Loss of function mutations or deletions in MGA are observed in 36% in RT cases, indicating a significant yet unknown role in the transformation of B-CLL to RT (Iyer et al. 2024). The research on mice showed that RT could result from the MGA deletion, which leads to mitochondria structure change and hyperactive mitochondrial activity in B cell lines by the higher number of cellular reactive oxygen forms, increased mitochondrial DNA copy number, higher ATP production, and elevated oxidative phosphorylation (Iyer et al. 2024).
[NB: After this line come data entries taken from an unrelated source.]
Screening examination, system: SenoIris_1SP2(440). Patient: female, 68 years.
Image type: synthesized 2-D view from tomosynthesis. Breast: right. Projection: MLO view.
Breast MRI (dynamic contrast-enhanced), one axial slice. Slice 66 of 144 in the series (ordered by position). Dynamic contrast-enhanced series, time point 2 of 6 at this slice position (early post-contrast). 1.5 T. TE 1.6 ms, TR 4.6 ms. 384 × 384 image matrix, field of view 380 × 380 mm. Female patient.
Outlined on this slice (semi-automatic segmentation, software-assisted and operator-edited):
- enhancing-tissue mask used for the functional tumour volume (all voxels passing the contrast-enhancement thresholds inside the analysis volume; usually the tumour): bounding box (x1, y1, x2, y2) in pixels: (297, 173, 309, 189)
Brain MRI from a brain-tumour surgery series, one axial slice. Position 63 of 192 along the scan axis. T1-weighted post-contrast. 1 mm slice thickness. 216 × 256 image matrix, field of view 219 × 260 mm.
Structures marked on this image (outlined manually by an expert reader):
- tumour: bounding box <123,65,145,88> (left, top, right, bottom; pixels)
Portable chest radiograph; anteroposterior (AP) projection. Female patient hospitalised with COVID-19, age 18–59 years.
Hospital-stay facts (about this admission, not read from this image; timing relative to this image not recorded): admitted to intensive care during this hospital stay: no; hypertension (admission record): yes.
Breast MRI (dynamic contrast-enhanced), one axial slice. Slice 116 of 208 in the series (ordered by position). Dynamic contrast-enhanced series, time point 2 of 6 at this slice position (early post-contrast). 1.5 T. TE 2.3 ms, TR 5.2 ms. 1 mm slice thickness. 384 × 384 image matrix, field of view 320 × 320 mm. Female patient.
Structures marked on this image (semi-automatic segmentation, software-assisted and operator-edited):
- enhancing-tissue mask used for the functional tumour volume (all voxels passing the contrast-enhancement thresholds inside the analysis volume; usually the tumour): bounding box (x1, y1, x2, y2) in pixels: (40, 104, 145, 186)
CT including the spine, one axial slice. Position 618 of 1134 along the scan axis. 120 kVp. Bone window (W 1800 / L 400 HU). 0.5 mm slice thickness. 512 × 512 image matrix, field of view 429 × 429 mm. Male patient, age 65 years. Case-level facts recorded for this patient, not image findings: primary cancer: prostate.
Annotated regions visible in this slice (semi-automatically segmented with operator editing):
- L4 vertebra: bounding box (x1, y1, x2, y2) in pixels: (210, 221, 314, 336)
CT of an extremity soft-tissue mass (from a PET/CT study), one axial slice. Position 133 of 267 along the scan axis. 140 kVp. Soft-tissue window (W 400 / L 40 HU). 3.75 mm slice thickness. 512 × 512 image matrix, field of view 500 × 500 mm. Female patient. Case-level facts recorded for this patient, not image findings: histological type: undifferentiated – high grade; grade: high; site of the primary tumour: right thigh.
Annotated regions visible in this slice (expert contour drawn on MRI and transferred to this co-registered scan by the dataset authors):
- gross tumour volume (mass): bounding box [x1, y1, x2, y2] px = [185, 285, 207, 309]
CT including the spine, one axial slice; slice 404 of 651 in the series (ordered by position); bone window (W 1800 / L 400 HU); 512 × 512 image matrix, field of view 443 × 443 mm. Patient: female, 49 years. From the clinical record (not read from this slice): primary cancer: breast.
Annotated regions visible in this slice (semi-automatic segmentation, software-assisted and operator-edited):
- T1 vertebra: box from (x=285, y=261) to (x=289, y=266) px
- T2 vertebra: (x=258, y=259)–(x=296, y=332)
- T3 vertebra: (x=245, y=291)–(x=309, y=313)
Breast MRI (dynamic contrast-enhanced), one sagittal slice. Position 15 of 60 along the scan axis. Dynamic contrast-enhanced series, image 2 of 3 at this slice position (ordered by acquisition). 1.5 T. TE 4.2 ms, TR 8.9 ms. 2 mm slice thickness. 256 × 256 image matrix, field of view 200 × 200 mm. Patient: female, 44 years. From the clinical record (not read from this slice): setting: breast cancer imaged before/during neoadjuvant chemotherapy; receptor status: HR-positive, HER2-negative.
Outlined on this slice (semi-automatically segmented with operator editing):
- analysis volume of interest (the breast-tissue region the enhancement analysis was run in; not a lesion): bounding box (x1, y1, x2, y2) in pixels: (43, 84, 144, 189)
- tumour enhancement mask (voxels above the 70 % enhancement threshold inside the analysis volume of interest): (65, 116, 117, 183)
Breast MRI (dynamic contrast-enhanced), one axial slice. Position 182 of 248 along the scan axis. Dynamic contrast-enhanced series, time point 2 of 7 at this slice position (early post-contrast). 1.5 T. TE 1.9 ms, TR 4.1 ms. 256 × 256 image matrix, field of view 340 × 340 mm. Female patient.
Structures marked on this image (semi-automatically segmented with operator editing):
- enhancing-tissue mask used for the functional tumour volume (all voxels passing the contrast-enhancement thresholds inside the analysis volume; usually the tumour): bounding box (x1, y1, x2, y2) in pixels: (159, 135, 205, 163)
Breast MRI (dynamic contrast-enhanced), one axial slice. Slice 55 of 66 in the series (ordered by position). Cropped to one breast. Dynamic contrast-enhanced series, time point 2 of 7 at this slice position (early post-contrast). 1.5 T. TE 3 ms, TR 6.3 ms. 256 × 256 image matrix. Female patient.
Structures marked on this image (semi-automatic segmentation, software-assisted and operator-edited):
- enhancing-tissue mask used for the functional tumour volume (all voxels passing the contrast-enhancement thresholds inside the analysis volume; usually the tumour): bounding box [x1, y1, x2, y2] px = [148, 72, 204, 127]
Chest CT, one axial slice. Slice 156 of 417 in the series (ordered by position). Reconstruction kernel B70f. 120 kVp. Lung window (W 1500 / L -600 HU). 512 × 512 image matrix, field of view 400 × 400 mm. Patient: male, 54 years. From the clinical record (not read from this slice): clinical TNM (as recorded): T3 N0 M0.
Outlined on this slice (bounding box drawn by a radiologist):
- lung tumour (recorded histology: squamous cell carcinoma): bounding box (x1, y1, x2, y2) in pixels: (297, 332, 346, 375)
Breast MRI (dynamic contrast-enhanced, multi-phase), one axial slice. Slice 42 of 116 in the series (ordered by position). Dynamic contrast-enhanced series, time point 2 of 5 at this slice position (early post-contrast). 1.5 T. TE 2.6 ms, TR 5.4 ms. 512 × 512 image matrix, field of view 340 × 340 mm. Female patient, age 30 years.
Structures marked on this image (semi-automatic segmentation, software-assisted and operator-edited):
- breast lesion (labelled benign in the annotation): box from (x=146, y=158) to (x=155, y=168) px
Taking into account the genetic heterogeneity of CLL and RT, WGS seems to be an optimal method of choice in future diagnostics. Using gene panels, we may miss mutations which appear in other genes, not included in the panels. Decreasing costs of WGS in the last 20 years makes it now more comparable to the costs of exome or even panel sequencing. The WGS library preparation procedure is simpler than exome or panel library preparation, whereas the sequencing time is similar. In the case of WGS, the most challenging may be data analysis, but due to implementation of standard protocols and IVD-certified software tools which are already available, this problem should be overcome soon.

Regarding the limitations of the study, it has to be mentioned, we were able to sequence only one sample from the patient, collected at the time of RT. The biological material from the first CLL diagnosis and from the control tissue (not affected by the disease) was not available. Therefore, we were unable to assess the clonal evolution of the disease or distinguish germline from somatic mutations.

In conclusion, we presented the first case of aCLL transformation to DLBCL, successfully treated with alloHSCT. WGS of RT enabled the identification of mutations in the already known genes implicated in B-CLL, such as ZMYM3, as well as in the genes not previously associated with this disease, e.g., COL11A1, MGME1, or ATG7. Therefore, assessing the complete genetic profile of B-CLL cells is worth considering for introduction into a routine procedure at the time of B-CLL diagnosis and in any case of suspected RT. The contribution of particular genetic factors should be explored further.